Looking at the details of Zach Brown's contract with the Redskins

The Redskins and linebacker Zach Brown agreed to a three-year contract that will require Brown to continue to play at a high level if he is going to collect all of the $21 million the deal contains.

Brown’s camp reportedly was shopping for a contract that had some $20 million in guaranteed money. The actual deal fell well short of that.

Brown, who was leading the league in tackles before an assortment of injuries forced him to sit out the last three games, got a total of $5.5 million in fully guaranteed money. He got a $4.5 million signing bonus and his $1 million salary for 2018 is fully guaranteed.

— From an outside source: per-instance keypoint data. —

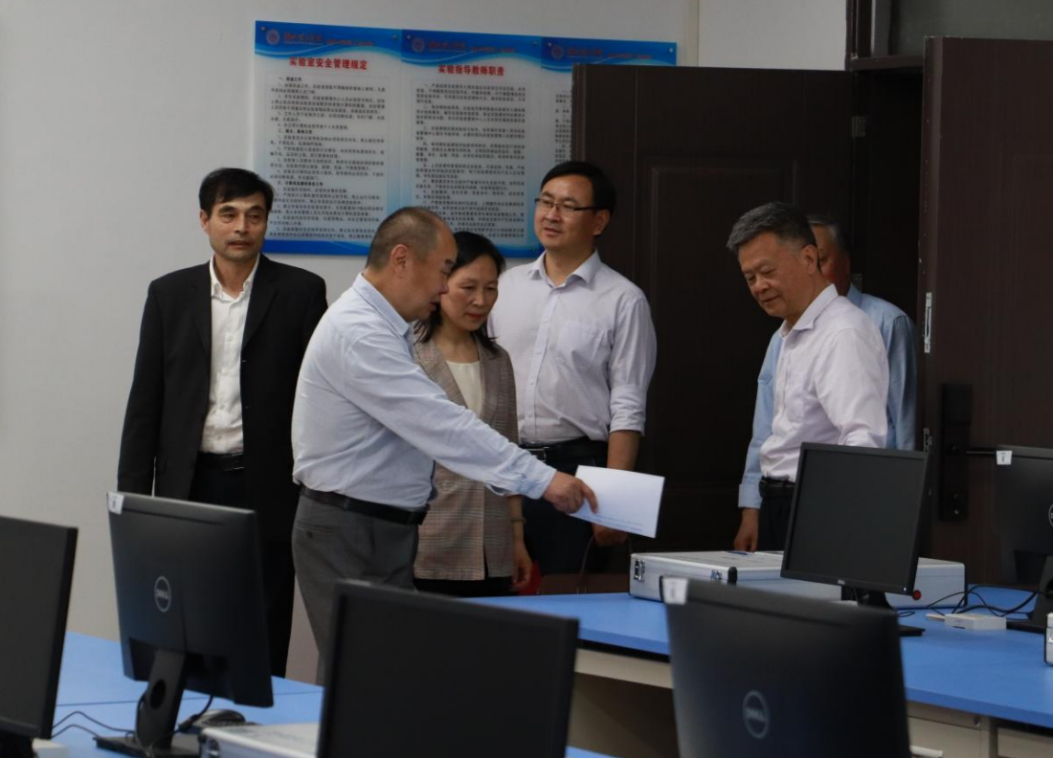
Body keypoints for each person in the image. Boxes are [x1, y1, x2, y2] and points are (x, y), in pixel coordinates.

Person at [291, 207, 595, 669]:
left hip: (379, 528)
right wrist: (544, 480)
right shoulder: (359, 332)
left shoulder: (384, 326)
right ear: (401, 259)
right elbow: (442, 424)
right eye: (444, 271)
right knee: (361, 672)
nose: (443, 287)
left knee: (379, 674)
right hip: (351, 529)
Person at [118, 167, 328, 676]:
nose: (242, 227)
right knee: (183, 620)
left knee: (263, 624)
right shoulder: (169, 294)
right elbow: (145, 402)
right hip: (189, 484)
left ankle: (257, 721)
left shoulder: (301, 292)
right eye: (228, 214)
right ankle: (186, 718)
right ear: (204, 220)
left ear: (266, 222)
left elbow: (321, 399)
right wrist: (133, 502)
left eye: (255, 216)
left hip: (269, 486)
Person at [489, 161, 657, 576]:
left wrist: (614, 504)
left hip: (578, 470)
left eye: (567, 206)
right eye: (545, 202)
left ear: (599, 221)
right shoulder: (504, 288)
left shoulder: (624, 299)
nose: (551, 215)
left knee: (567, 596)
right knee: (495, 597)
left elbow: (628, 405)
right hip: (503, 466)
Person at [735, 214, 918, 551]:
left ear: (809, 259)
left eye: (768, 271)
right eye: (750, 278)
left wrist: (834, 526)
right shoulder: (789, 332)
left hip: (820, 508)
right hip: (781, 500)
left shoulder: (843, 332)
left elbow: (862, 441)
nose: (759, 286)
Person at [412, 231, 531, 597]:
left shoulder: (498, 361)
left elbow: (509, 451)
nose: (481, 301)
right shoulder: (407, 355)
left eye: (491, 288)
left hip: (492, 544)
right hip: (428, 539)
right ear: (440, 283)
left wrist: (517, 537)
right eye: (468, 287)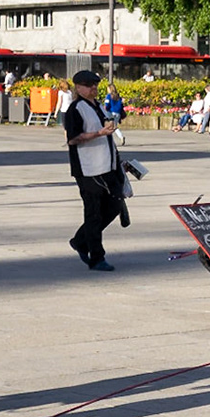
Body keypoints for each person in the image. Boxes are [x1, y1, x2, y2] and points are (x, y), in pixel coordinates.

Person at [61, 71, 121, 270]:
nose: (93, 88)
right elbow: (72, 139)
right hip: (88, 168)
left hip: (107, 165)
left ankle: (80, 240)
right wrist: (98, 133)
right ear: (78, 88)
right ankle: (97, 257)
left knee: (114, 207)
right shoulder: (75, 109)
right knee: (93, 213)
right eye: (88, 85)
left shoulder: (98, 106)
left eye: (95, 84)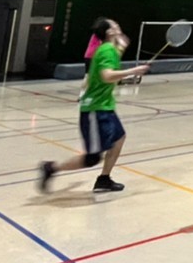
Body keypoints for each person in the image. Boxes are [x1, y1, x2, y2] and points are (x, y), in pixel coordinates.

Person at [39, 18, 150, 194]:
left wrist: (122, 47)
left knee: (119, 138)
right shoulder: (106, 50)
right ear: (109, 32)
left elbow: (108, 64)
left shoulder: (109, 49)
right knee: (92, 158)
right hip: (95, 110)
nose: (118, 25)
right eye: (114, 25)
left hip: (106, 106)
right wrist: (134, 71)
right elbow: (107, 75)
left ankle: (104, 179)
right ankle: (51, 168)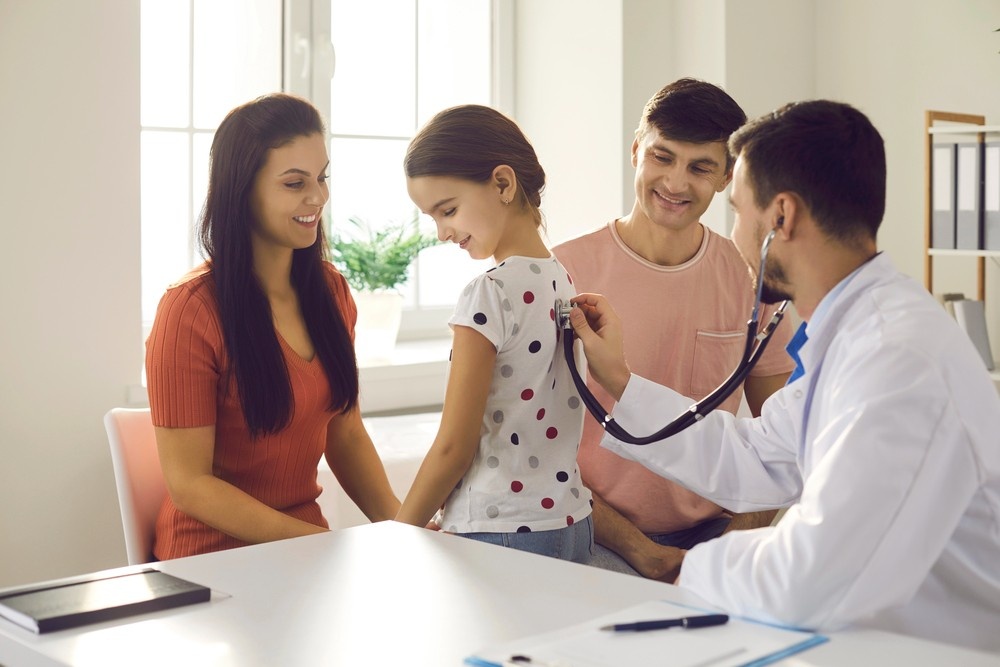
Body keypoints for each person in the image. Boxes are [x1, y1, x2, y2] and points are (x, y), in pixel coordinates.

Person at [567, 99, 1000, 651]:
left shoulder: (897, 360)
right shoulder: (857, 335)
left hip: (952, 650)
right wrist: (622, 385)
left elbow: (811, 580)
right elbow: (754, 454)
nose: (735, 232)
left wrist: (694, 567)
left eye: (739, 210)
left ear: (781, 218)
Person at [552, 78, 793, 580]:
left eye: (700, 167)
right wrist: (641, 549)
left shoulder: (752, 277)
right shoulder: (562, 271)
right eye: (662, 157)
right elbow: (529, 447)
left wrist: (727, 548)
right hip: (596, 531)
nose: (676, 183)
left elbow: (782, 443)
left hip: (721, 534)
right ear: (637, 149)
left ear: (727, 177)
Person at [145, 93, 400, 559]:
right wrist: (324, 547)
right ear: (242, 190)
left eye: (321, 178)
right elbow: (190, 486)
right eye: (293, 183)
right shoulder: (189, 310)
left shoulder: (332, 293)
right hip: (212, 562)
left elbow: (346, 436)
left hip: (306, 556)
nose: (317, 197)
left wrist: (407, 531)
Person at [394, 105, 593, 563]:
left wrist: (397, 534)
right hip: (571, 521)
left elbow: (453, 447)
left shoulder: (489, 294)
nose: (442, 232)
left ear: (503, 184)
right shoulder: (561, 278)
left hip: (498, 527)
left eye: (448, 210)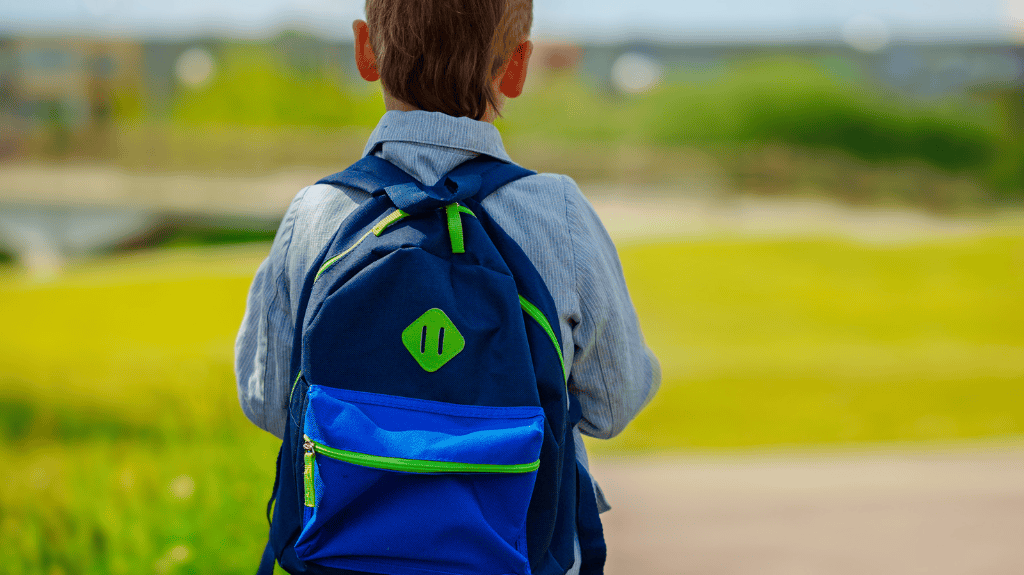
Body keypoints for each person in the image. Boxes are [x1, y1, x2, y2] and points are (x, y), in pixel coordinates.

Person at [234, 0, 661, 572]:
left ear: (366, 50)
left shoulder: (319, 213)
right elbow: (614, 403)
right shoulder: (557, 213)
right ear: (516, 66)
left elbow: (267, 403)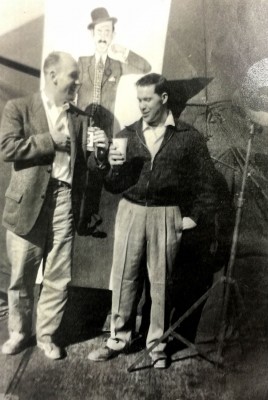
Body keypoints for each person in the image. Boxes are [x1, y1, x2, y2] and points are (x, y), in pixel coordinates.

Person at [88, 73, 217, 368]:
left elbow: (207, 185)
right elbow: (112, 184)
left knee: (161, 285)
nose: (142, 106)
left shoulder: (189, 137)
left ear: (164, 98)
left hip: (166, 214)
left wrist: (193, 218)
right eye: (139, 100)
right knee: (124, 278)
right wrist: (108, 166)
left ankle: (157, 347)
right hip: (131, 211)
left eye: (147, 99)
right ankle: (118, 339)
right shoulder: (127, 134)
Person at [0, 51, 109, 360]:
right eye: (73, 76)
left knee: (58, 275)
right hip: (27, 203)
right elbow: (7, 148)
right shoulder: (19, 107)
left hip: (64, 199)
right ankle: (19, 333)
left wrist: (100, 153)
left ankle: (46, 335)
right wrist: (50, 140)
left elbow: (88, 164)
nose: (78, 82)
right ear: (52, 75)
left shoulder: (81, 118)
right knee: (21, 273)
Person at [77, 7, 151, 138]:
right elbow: (69, 92)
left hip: (104, 132)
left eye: (107, 32)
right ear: (92, 34)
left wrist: (124, 51)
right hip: (82, 131)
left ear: (113, 36)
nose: (103, 36)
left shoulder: (117, 66)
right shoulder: (82, 63)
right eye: (99, 31)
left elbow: (146, 68)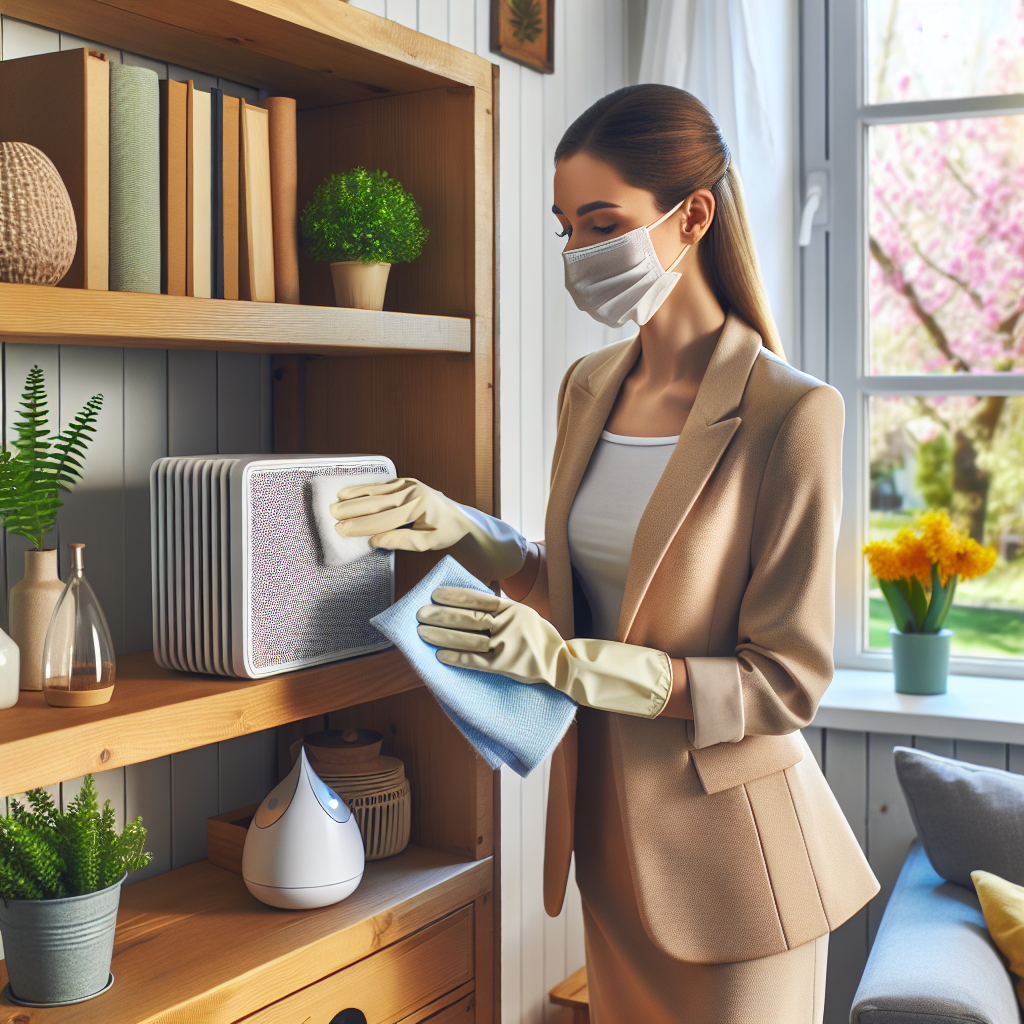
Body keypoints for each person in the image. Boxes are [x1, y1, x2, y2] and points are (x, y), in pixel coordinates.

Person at [330, 84, 878, 1024]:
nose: (579, 255)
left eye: (601, 223)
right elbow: (585, 587)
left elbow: (784, 683)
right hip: (609, 851)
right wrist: (472, 531)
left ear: (692, 215)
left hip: (736, 873)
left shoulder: (794, 413)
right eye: (565, 230)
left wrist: (569, 667)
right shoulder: (589, 387)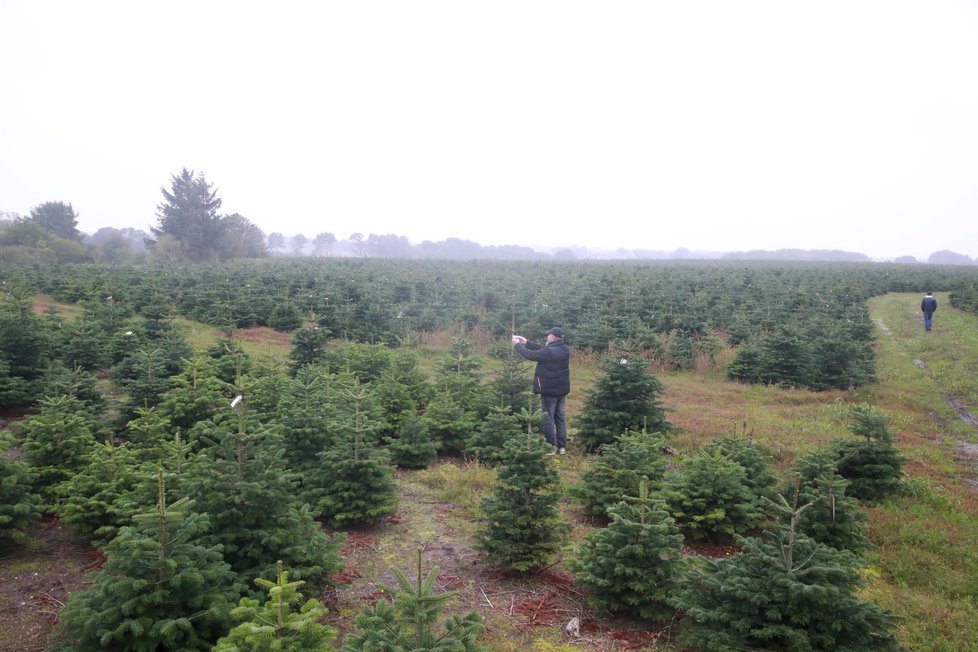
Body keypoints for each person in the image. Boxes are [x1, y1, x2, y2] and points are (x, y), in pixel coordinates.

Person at [512, 327, 570, 455]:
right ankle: (562, 447)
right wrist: (526, 342)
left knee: (548, 417)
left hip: (549, 391)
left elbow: (530, 355)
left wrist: (517, 346)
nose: (547, 337)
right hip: (562, 390)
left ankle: (550, 446)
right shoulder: (565, 349)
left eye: (549, 335)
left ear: (553, 337)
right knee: (560, 417)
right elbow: (544, 350)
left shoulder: (549, 351)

After that, the remaining two seasons essentially are team options. In 2019 he has a $6.75 million salary and $4.5 million of that is guaranteed for injury. His 2020 salary is $7.5 million with no guarantees of any kind.

The contract also has per-game roster bonuses available at a rate of $15,625 for each game he is on the 46-man game day roster in 2018 (total of $250,000 for the year) and $31,250 per game in 2019 and 2020 ($500,000 total).

The salary cap hits per year are as follows:

2018: $2.75 million
2019: $8.75 million
2020: $9.5 million

The average annual value of $7 million ranks ninth among inside linebackers.

Brown will need to continue to play well to collect on the contract. The team will be able to save $5.75 million on the 2019 cap if they terminate the deal after one season and $8 million if they do it in 2020.